** AVAILABLE DATA follows **

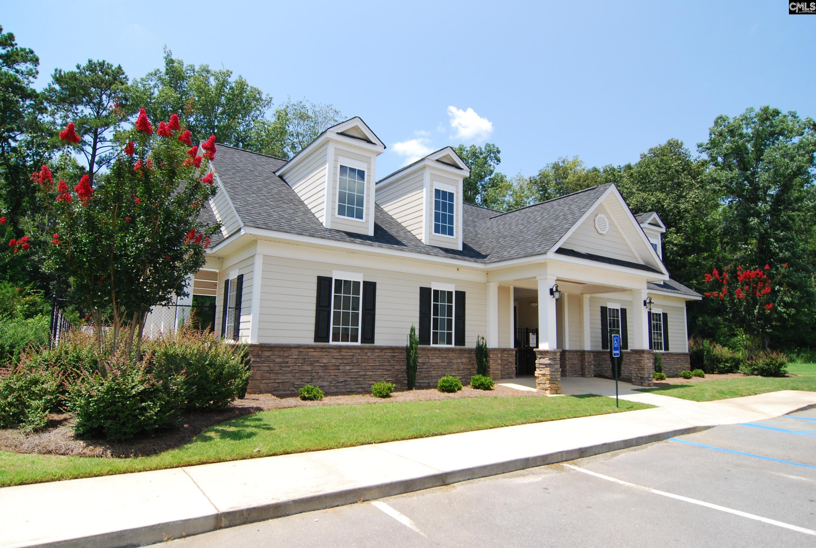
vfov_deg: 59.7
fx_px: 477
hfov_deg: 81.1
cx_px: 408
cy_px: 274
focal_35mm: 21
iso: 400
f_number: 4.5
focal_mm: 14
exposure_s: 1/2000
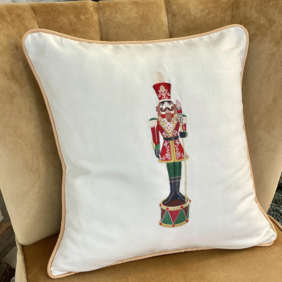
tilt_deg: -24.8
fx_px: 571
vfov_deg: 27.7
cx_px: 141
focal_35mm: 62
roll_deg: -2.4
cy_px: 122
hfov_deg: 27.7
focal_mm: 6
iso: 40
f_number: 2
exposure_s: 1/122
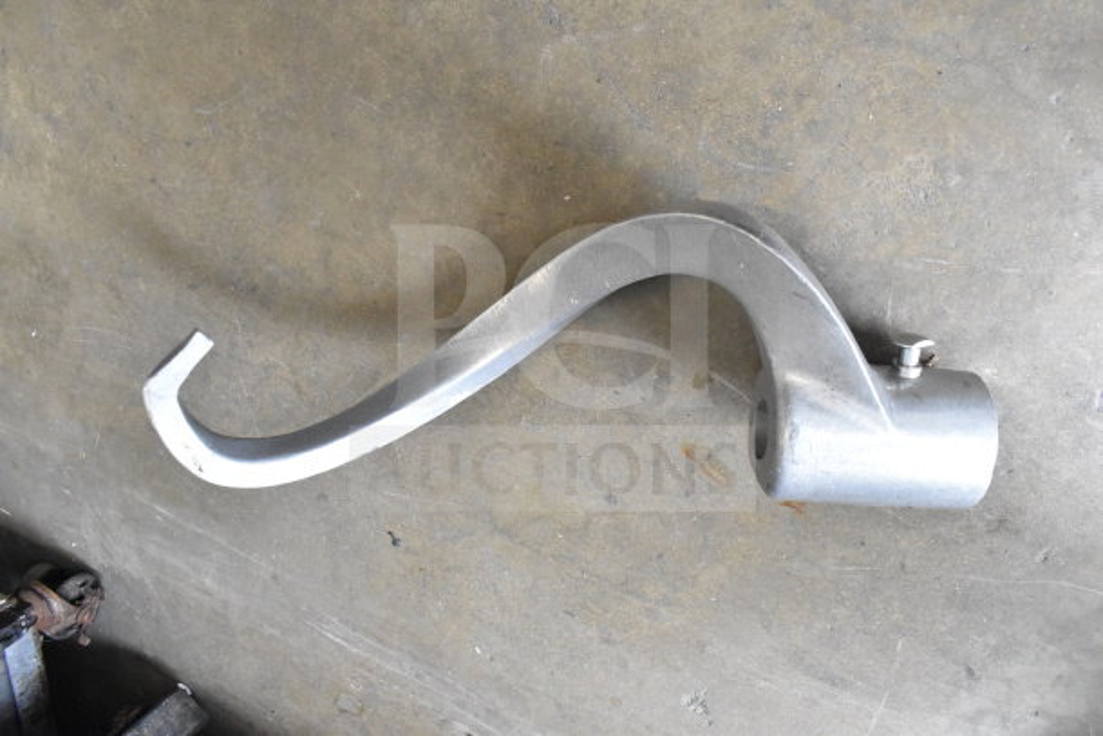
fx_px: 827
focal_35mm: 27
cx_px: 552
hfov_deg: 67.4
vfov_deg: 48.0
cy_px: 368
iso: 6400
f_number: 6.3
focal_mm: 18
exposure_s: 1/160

** End of AVAILABLE DATA **

Please give again, word for word, the lines from the one containing "f_number: 4.5" through the last line of the listing above, inclusive, and leave out pictures.

TASK RESPONSE |
f_number: 4.5
focal_mm: 14
exposure_s: 1/2000
tilt_deg: -24.8
fx_px: 571
vfov_deg: 27.7
cx_px: 141
focal_35mm: 62
roll_deg: -2.4
cy_px: 122
hfov_deg: 27.7
focal_mm: 6
iso: 40
f_number: 2
exposure_s: 1/122
fx_px: 827
focal_35mm: 27
cx_px: 552
hfov_deg: 67.4
vfov_deg: 48.0
cy_px: 368
iso: 6400
f_number: 6.3
focal_mm: 18
exposure_s: 1/160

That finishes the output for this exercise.